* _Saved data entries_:
- - - -
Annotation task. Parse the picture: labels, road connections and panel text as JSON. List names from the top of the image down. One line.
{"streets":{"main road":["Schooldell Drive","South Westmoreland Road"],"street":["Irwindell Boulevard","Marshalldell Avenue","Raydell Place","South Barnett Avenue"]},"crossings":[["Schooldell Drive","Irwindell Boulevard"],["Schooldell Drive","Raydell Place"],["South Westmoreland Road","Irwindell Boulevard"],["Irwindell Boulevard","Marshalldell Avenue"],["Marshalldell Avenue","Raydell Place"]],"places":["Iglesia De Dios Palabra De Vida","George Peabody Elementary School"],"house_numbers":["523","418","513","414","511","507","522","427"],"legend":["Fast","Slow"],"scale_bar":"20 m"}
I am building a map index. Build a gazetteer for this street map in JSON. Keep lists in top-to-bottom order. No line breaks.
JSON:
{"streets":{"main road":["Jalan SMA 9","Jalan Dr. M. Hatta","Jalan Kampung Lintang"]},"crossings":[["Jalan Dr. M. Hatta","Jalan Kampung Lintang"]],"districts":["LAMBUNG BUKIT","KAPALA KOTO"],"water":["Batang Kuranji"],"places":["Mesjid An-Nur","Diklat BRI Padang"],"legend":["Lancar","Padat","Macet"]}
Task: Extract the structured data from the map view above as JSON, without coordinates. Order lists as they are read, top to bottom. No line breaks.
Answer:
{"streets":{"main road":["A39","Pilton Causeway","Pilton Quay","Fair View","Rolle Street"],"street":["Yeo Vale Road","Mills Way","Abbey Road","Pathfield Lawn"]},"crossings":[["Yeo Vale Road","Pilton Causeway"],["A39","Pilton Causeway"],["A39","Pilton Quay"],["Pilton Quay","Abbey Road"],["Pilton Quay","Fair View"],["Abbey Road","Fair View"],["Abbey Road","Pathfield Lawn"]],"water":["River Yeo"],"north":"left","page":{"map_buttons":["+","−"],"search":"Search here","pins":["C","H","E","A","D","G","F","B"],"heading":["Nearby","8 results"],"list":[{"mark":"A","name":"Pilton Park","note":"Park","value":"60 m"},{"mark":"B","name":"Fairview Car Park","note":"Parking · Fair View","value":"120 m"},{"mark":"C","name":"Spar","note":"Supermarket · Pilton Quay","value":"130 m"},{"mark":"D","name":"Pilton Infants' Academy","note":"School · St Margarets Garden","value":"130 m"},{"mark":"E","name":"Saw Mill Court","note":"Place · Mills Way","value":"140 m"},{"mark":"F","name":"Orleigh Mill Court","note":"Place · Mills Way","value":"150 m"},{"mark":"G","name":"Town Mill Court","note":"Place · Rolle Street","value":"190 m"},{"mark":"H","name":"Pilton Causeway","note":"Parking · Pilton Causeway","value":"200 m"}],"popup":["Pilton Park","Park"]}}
- - - -
* _Task description_:
Only the last part of the records is wanted. Repeat it exactly, beginning at the line containing "Task: Extract the" and ending at the final line.

* _Answer section_:
Task: Extract the structured data from the map view above as JSON, without coordinates. Order lists as they are read, top to bottom. No line breaks.
Answer:
{"streets":{"main road":["A39","Pilton Causeway","Pilton Quay","Fair View","Rolle Street"],"street":["Yeo Vale Road","Mills Way","Abbey Road","Pathfield Lawn"]},"crossings":[["Yeo Vale Road","Pilton Causeway"],["A39","Pilton Causeway"],["A39","Pilton Quay"],["Pilton Quay","Abbey Road"],["Pilton Quay","Fair View"],["Abbey Road","Fair View"],["Abbey Road","Pathfield Lawn"]],"water":["River Yeo"],"north":"left","page":{"map_buttons":["+","−"],"search":"Search here","pins":["C","H","E","A","D","G","F","B"],"heading":["Nearby","8 results"],"list":[{"mark":"A","name":"Pilton Park","note":"Park","value":"60 m"},{"mark":"B","name":"Fairview Car Park","note":"Parking · Fair View","value":"120 m"},{"mark":"C","name":"Spar","note":"Supermarket · Pilton Quay","value":"130 m"},{"mark":"D","name":"Pilton Infants' Academy","note":"School · St Margarets Garden","value":"130 m"},{"mark":"E","name":"Saw Mill Court","note":"Place · Mills Way","value":"140 m"},{"mark":"F","name":"Orleigh Mill Court","note":"Place · Mills Way","value":"150 m"},{"mark":"G","name":"Town Mill Court","note":"Place · Rolle Street","value":"190 m"},{"mark":"H","name":"Pilton Causeway","note":"Parking · Pilton Causeway","value":"200 m"}],"popup":["Pilton Park","Park"]}}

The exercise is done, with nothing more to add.